- **JOB ITEM**: Pick out the lines in the listing below that contain the word "source" and copy them.

- **RECORDS FOR THIS EXERCISE**:
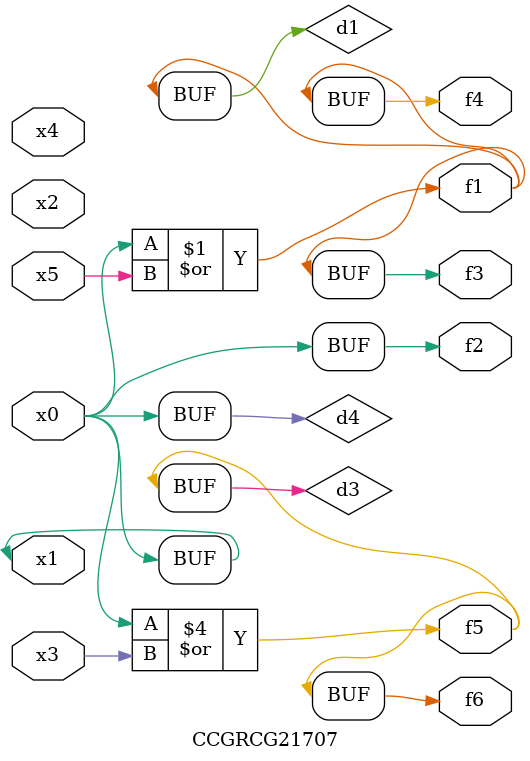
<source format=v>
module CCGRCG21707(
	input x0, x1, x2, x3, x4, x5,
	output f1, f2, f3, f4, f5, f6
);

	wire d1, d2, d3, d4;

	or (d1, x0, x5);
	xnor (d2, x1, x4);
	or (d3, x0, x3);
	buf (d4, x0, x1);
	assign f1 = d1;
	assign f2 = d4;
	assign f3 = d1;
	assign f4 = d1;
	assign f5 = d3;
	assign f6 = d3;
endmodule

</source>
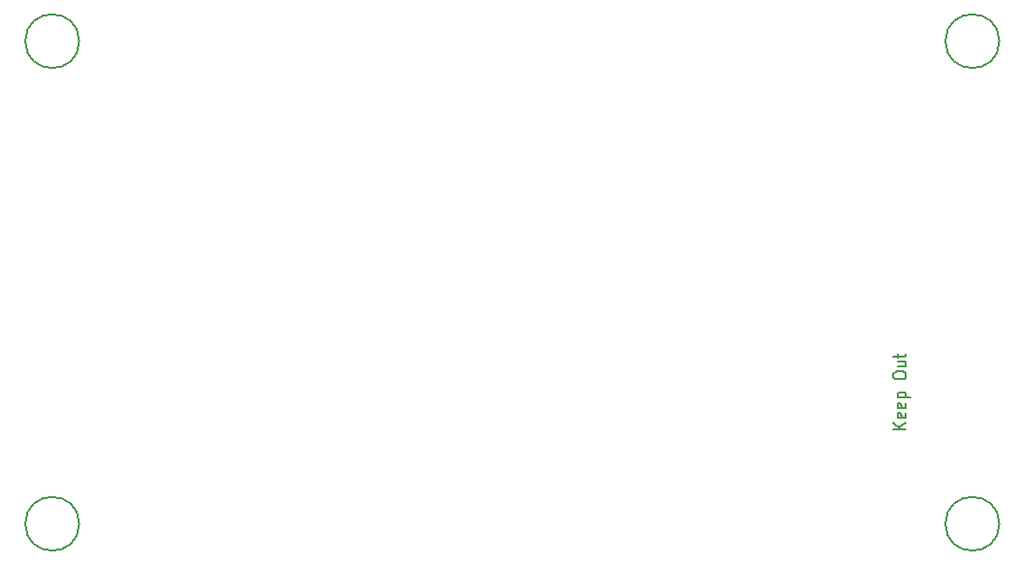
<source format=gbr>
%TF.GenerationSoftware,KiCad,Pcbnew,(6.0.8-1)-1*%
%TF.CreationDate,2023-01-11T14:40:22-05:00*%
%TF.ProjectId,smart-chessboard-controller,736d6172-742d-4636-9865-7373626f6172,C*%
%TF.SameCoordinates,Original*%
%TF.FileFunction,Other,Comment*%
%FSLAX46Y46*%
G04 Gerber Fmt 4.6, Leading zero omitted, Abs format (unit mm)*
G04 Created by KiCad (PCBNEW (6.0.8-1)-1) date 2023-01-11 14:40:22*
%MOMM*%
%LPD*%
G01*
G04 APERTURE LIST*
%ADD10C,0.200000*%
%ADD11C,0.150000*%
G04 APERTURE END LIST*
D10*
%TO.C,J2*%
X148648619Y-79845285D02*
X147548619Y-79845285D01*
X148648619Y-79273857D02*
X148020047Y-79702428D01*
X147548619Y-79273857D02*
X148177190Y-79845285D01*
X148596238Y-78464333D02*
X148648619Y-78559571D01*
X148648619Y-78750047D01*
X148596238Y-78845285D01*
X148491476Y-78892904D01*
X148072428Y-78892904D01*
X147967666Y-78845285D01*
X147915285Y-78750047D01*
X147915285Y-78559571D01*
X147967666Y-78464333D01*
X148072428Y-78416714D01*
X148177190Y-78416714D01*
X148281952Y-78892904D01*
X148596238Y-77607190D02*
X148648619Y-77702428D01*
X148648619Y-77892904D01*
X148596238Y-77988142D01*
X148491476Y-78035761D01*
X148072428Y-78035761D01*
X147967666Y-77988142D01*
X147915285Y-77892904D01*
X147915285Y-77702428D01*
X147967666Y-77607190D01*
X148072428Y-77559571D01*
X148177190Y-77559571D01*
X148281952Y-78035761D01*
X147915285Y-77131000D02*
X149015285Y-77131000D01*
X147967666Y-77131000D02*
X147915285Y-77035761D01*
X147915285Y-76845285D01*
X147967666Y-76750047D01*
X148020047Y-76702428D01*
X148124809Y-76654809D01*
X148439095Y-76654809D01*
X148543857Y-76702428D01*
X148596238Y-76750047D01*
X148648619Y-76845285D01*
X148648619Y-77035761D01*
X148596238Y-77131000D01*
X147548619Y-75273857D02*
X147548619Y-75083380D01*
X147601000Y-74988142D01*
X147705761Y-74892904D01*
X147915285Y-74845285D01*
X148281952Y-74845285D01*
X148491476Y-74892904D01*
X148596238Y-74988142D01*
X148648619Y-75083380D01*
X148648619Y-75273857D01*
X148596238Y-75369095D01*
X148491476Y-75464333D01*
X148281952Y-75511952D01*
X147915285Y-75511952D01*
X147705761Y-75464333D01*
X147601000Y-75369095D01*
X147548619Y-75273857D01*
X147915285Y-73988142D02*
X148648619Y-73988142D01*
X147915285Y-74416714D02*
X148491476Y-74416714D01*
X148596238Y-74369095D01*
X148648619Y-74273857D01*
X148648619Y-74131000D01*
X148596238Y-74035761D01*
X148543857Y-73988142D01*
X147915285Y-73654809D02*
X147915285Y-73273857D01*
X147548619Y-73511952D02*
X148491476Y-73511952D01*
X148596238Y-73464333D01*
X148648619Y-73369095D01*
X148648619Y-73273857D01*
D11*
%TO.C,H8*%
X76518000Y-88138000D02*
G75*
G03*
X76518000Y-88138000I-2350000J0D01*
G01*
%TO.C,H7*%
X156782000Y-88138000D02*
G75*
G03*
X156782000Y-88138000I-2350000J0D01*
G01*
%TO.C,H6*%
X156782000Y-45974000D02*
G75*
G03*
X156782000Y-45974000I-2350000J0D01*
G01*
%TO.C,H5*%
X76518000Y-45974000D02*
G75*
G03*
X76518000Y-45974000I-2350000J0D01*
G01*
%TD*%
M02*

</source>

- **SOLVED PROBLEM**:
<source format=v>
</source>
<source format=gbr>
</source>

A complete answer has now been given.